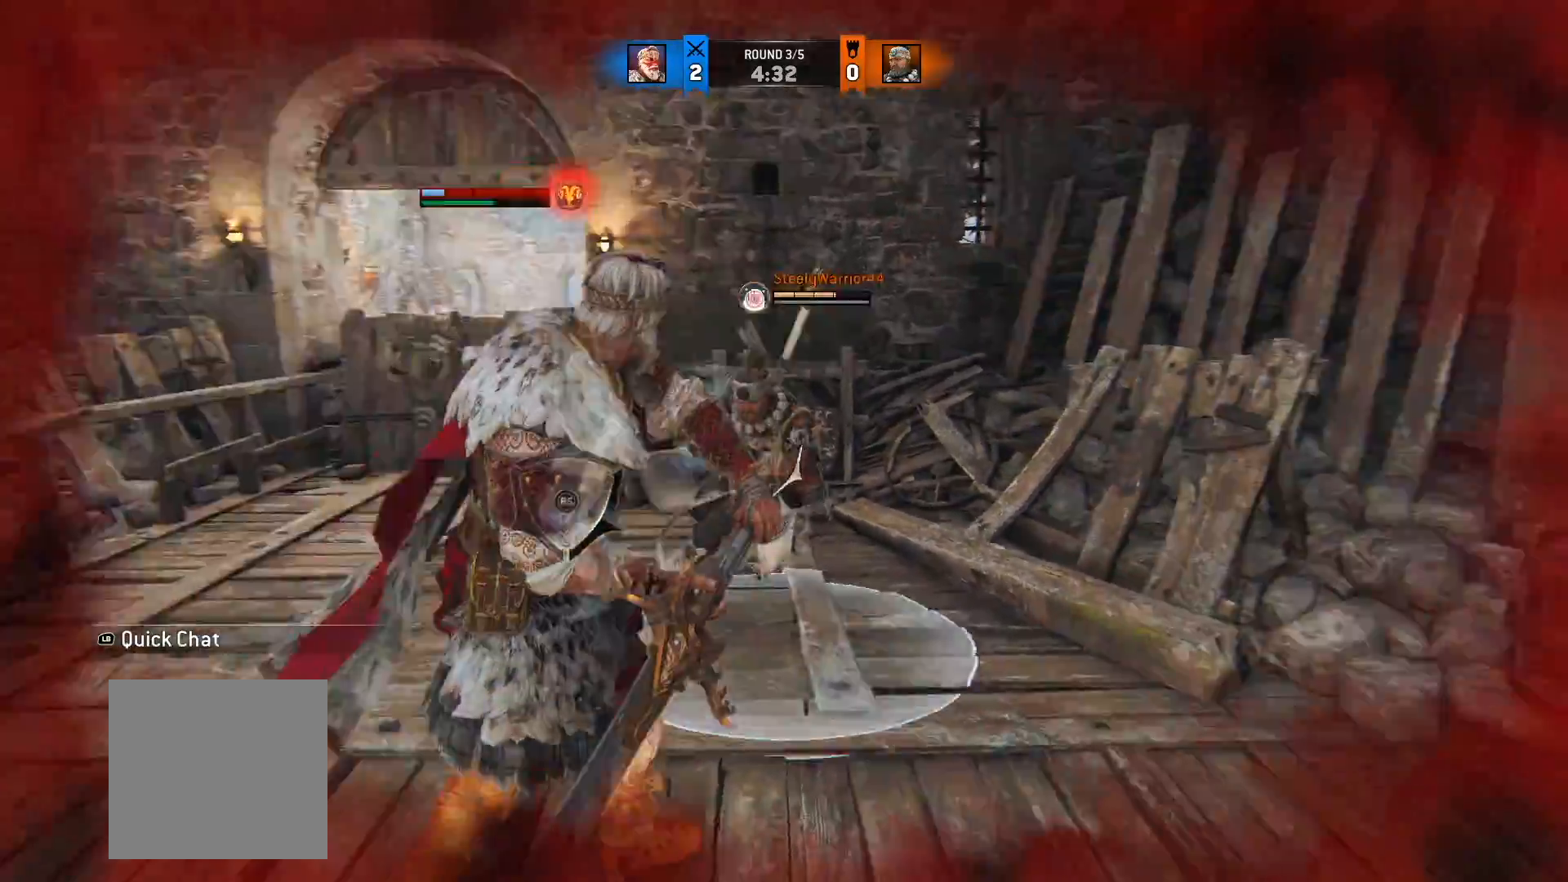
{"dt_ms": 500, "buttons": ["L2"], "left_stick": "up-right", "right_stick": "left", "button_events": []}
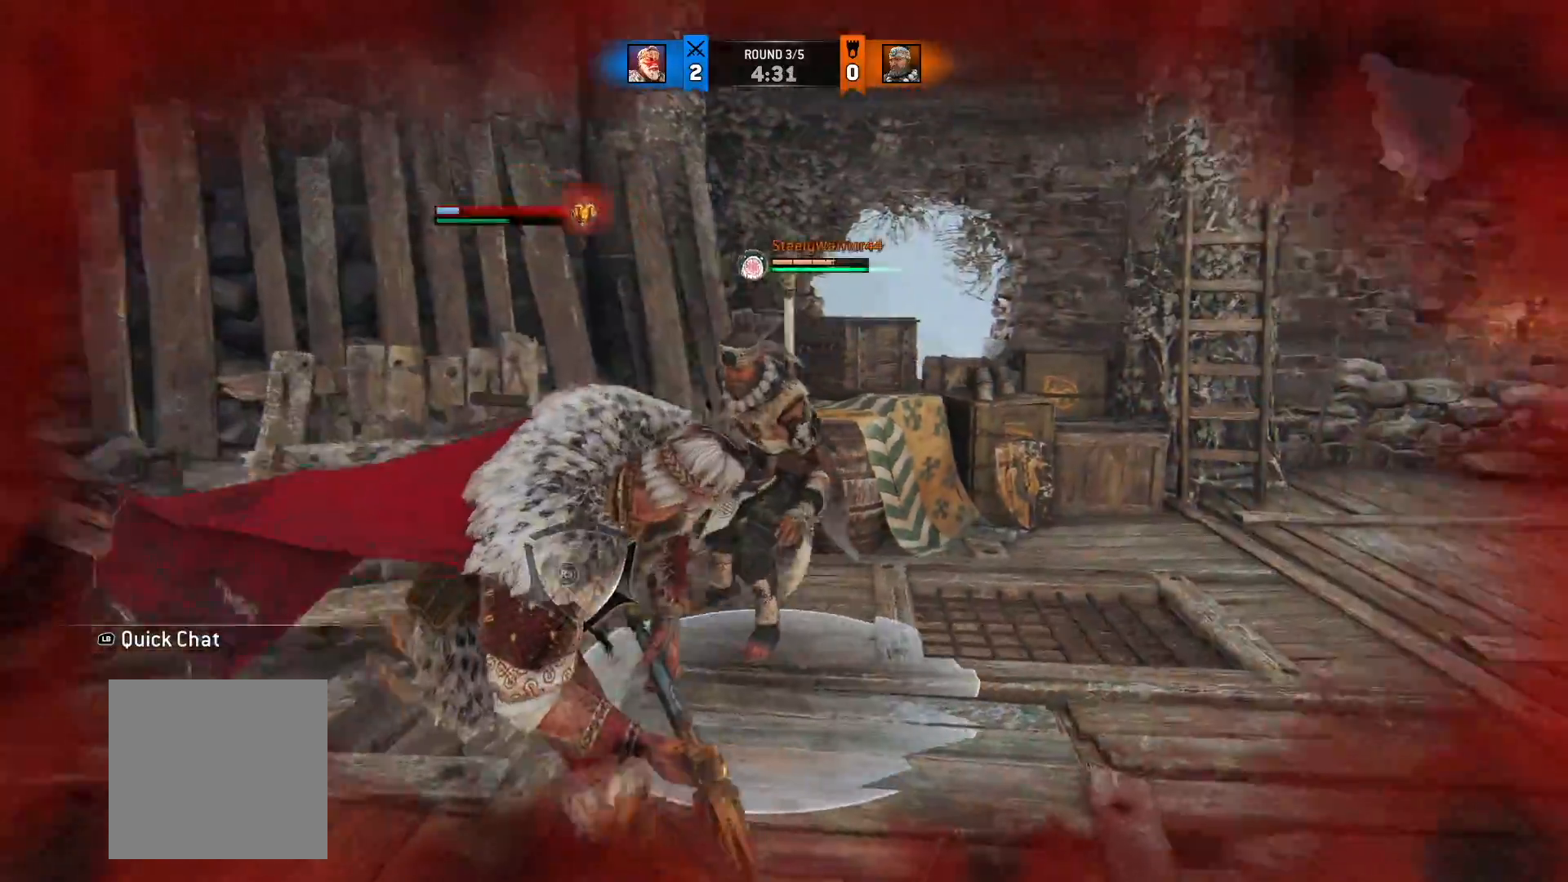
{"dt_ms": 500, "buttons": ["L2"], "left_stick": "up-right", "right_stick": "left", "button_events": [[200, "R1", "down"], [217, "R3", "down"], [367, "R3", "up"], [383, "R1", "up"]]}
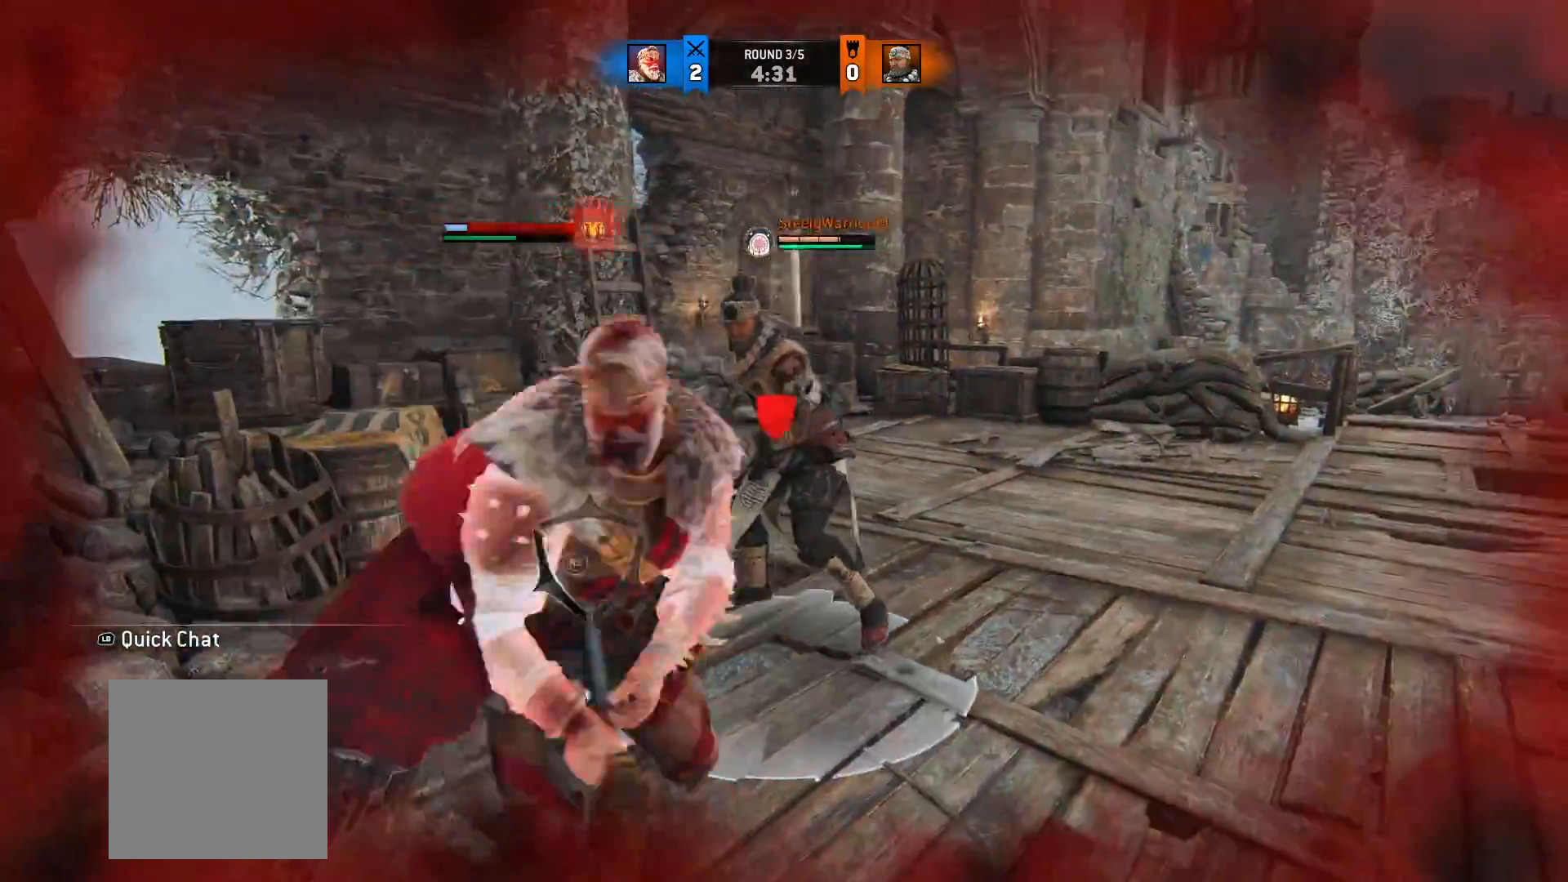
{"dt_ms": 500, "buttons": ["L2"], "left_stick": "up-left", "right_stick": "right", "button_events": []}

**TASK GOAL:** Copy out the listing exactly as it stands, but not the pictures.

**RESULT OF THIS TASK:**
{"dt_ms": 500, "buttons": ["L2"], "left_stick": "up-right", "right_stick": "left", "button_events": []}
{"dt_ms": 500, "buttons": ["L2"], "left_stick": "up-right", "right_stick": "left", "button_events": [[200, "R1", "down"], [217, "R3", "down"], [367, "R3", "up"], [383, "R1", "up"]]}
{"dt_ms": 500, "buttons": ["L2"], "left_stick": "up-left", "right_stick": "right", "button_events": []}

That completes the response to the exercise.